Pre-emptive brief: Dos and don’ts

In order to prevent the grant of an interim measure / a preliminary injunction without prior hearing, the potential defendant may file a pre-emptive brief with the competent court; Art. 270 CPC. The counterparty will only be served with the pre-emptive brief if he or she in fact initiates the relevant proceedings (contrary to the practice of some courts before entry into force of the CPC). 

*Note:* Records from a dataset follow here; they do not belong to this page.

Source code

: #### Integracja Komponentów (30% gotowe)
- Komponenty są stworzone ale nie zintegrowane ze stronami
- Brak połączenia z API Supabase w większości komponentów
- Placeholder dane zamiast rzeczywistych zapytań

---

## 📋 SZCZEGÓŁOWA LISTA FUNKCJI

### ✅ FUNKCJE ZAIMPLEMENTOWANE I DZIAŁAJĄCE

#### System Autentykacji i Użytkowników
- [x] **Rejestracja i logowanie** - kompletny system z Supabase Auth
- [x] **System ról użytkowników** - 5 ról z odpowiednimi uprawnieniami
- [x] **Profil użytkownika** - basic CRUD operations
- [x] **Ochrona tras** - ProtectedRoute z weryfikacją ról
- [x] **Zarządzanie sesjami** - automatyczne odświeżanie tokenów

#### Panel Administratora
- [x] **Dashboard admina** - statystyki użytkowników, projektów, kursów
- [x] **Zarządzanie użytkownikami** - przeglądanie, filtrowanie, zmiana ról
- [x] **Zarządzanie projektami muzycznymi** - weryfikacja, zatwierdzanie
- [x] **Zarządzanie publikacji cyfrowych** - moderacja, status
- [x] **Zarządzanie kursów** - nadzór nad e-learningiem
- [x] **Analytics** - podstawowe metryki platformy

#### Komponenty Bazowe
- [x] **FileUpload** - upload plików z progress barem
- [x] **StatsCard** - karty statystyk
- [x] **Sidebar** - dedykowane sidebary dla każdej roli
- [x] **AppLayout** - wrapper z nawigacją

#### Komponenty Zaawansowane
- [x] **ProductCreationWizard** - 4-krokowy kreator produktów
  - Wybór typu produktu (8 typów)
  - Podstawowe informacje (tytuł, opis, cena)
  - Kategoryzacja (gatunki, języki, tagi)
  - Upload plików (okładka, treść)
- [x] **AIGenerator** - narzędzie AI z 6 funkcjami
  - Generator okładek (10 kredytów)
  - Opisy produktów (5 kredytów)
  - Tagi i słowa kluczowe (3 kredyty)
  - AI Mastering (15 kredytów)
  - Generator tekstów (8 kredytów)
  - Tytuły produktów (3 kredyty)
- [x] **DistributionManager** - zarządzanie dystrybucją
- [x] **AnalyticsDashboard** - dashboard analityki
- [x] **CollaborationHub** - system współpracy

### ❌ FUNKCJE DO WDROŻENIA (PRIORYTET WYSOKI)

At a recent VESPA seminar, I gained some deeper insight into the practice of the FPC with respect to pre-emptive briefs I would like to share:

  • The FPC accepts pre-emptive briefs in English language.
  • Don’t be too detailed. The FPC prefers briefs of only about 5 to 10 pages, mainly indicating a general outline of arguments why an interim measure / a preliminary injunction should not be granted. If the pre-emptive brief could already be interpreted as a complete counterstatement, this might even be counterproductive.
  • Availability to attend a hearing on short notice should be indicated.
  • What if you are not sure about the identity of the counterparty? The FPC tends to accept pre-emptive briefs not only against attacks of the registered patentee or an exclusive licensee, but also against anyone who invokes rights under the patent (e.g. an owner not yet entered into the patent register). However, be prepared that the FPC will then make available the pre-emptive brief to any such potential plaintiff you might not even have guessed beforehand.
  • A pre-emptive brief becomes ineffective six months after it is filed (Art. 270(3) CPC). If this term is not sufficient, the pre-emptive brief needs not to be filed again but can be renewed by refering to the brief already on file and paying the respective administrative fee again (Art. 2(2) CostR-PatC).

Apparently, pre-emptive briefs have already become a routine measure: About 30 were filed with the FPC in 2012.